--- START ---

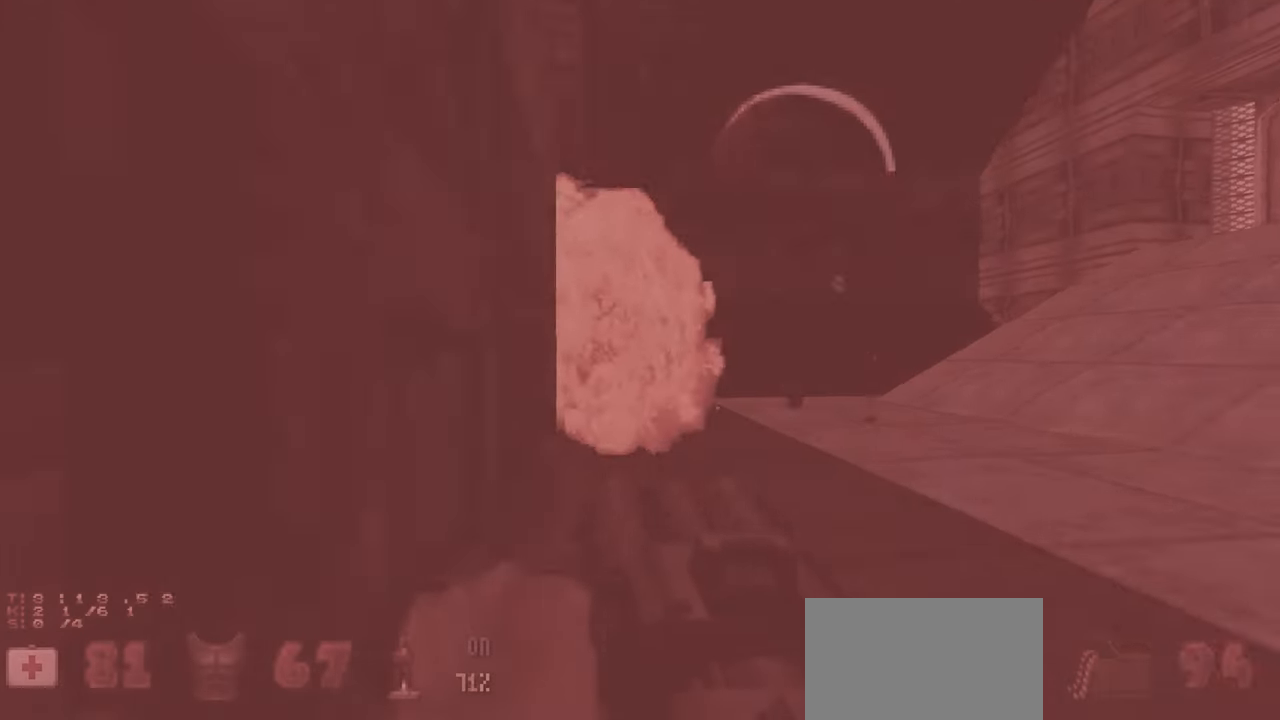
{"keys": ["w"], "mouse": [], "mouse_move": "left", "events": [[17, "s", "up"], [483, "w", "down"]]}
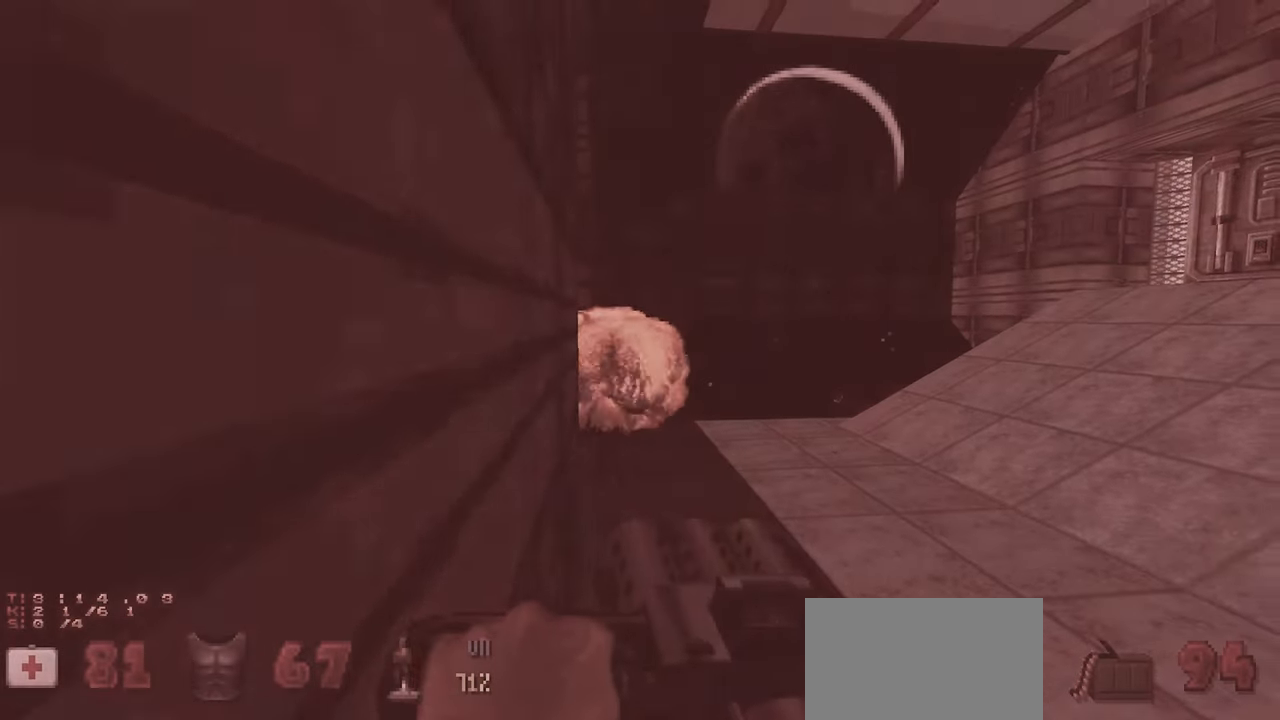
{"keys": [], "mouse": [], "mouse_move": "up-left", "events": [[167, "w", "up"]]}
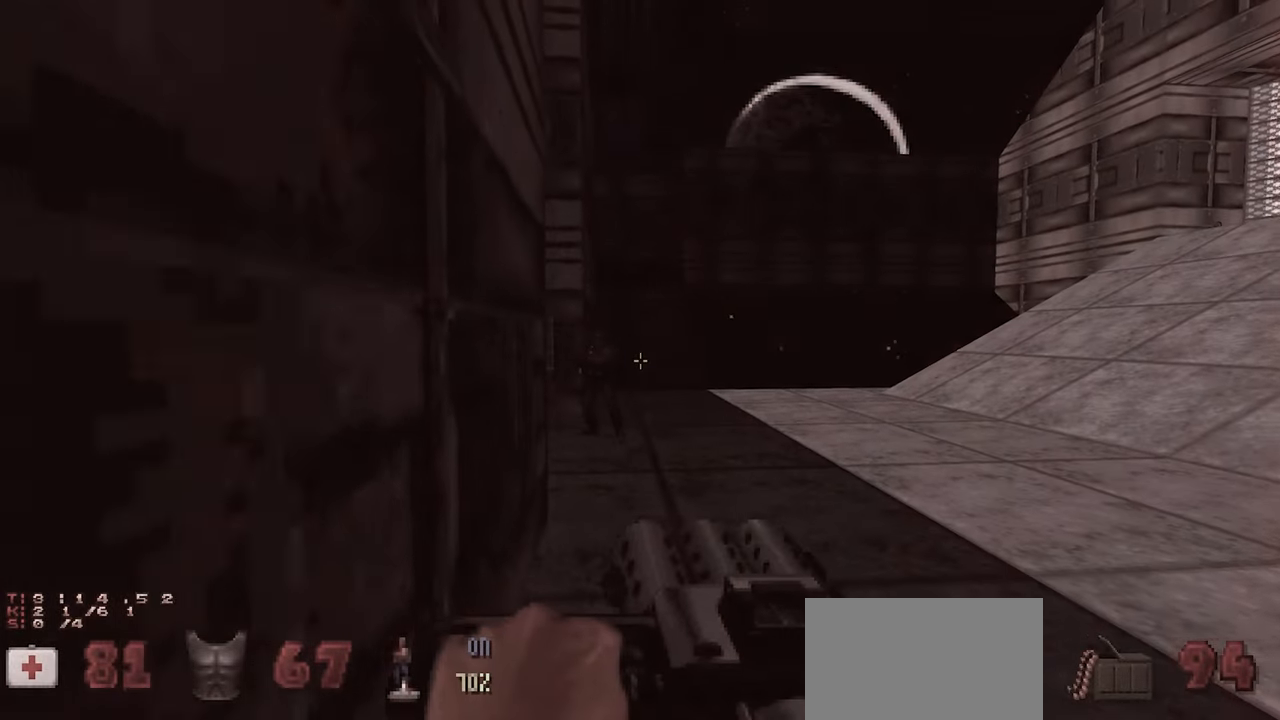
{"keys": [], "mouse": [], "mouse_move": "left", "events": []}
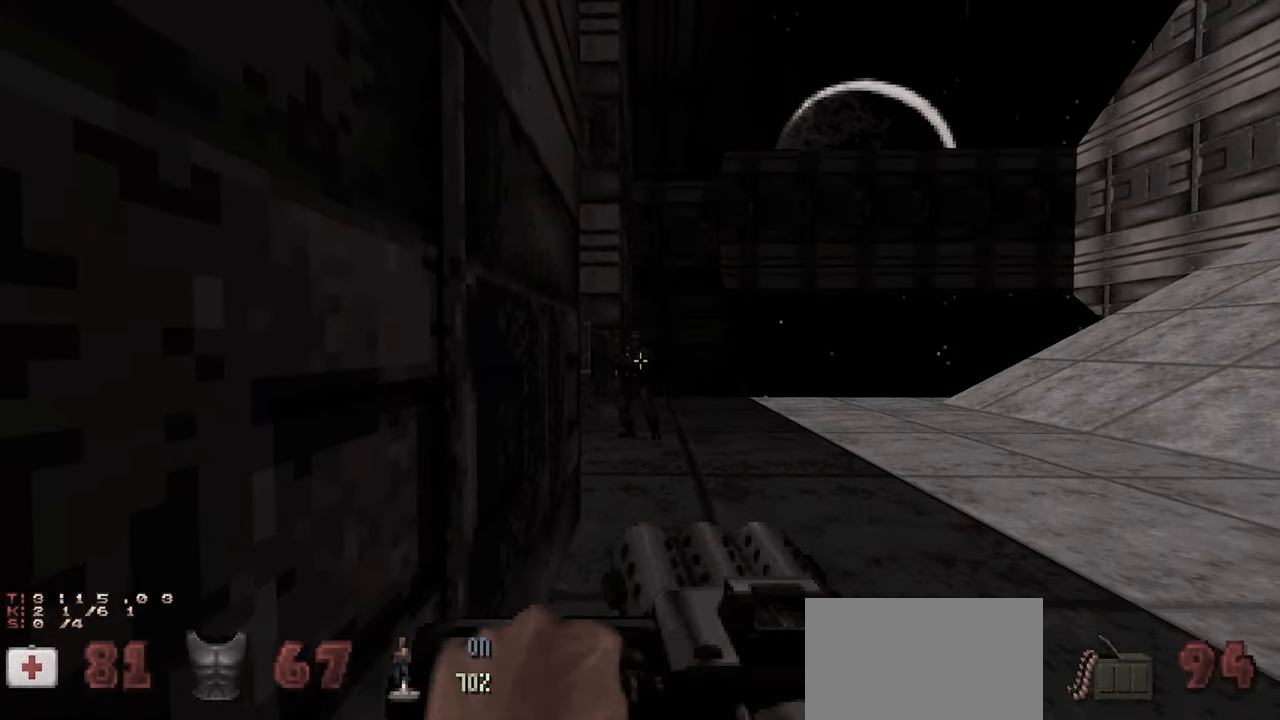
{"keys": [], "mouse": [], "mouse_move": "left", "events": []}
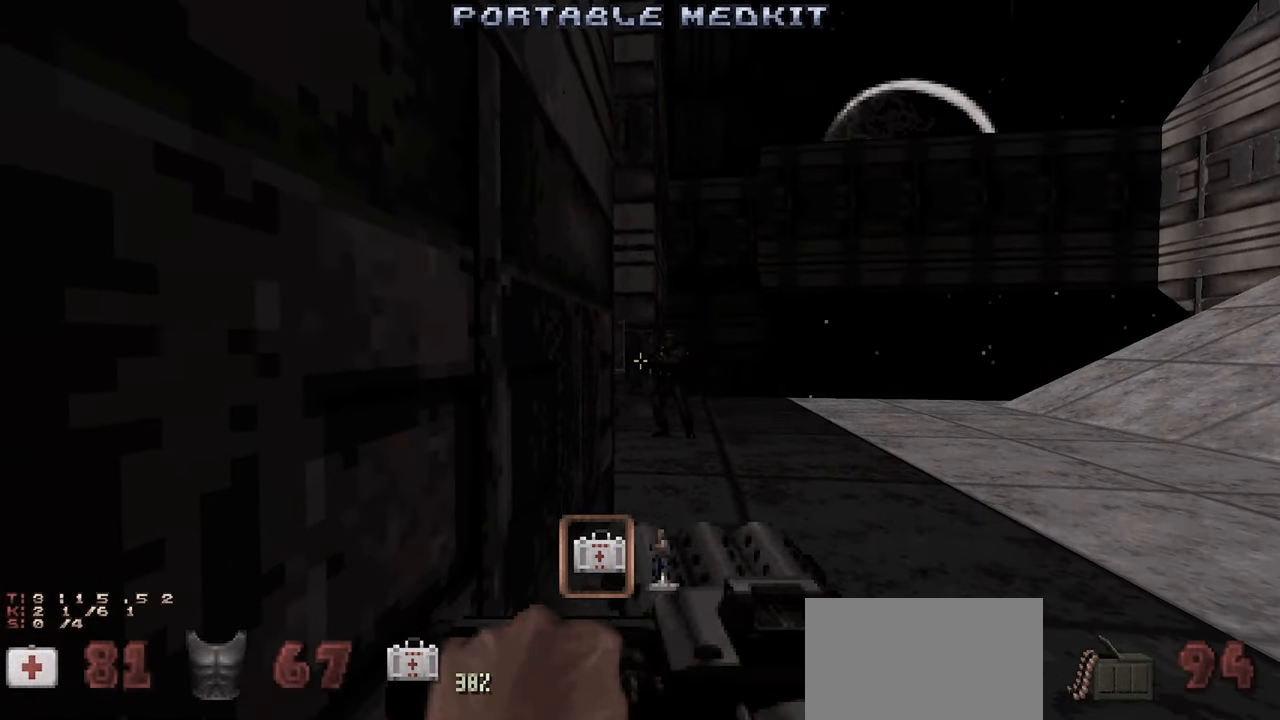
{"keys": [], "mouse": [], "mouse_move": "up-right", "events": [[267, "w", "down"], [367, "a", "down"], [450, "a", "up"], [450, "w", "up"]]}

--- END ---

Aim of the exercise » Please output the material above unchanged, apart from removing the pictures.

Expected answer »
{"keys": ["w"], "mouse": [], "mouse_move": "left", "events": [[17, "s", "up"], [483, "w", "down"]]}
{"keys": [], "mouse": [], "mouse_move": "up-left", "events": [[167, "w", "up"]]}
{"keys": [], "mouse": [], "mouse_move": "left", "events": []}
{"keys": [], "mouse": [], "mouse_move": "left", "events": []}
{"keys": [], "mouse": [], "mouse_move": "up-right", "events": [[267, "w", "down"], [367, "a", "down"], [450, "a", "up"], [450, "w", "up"]]}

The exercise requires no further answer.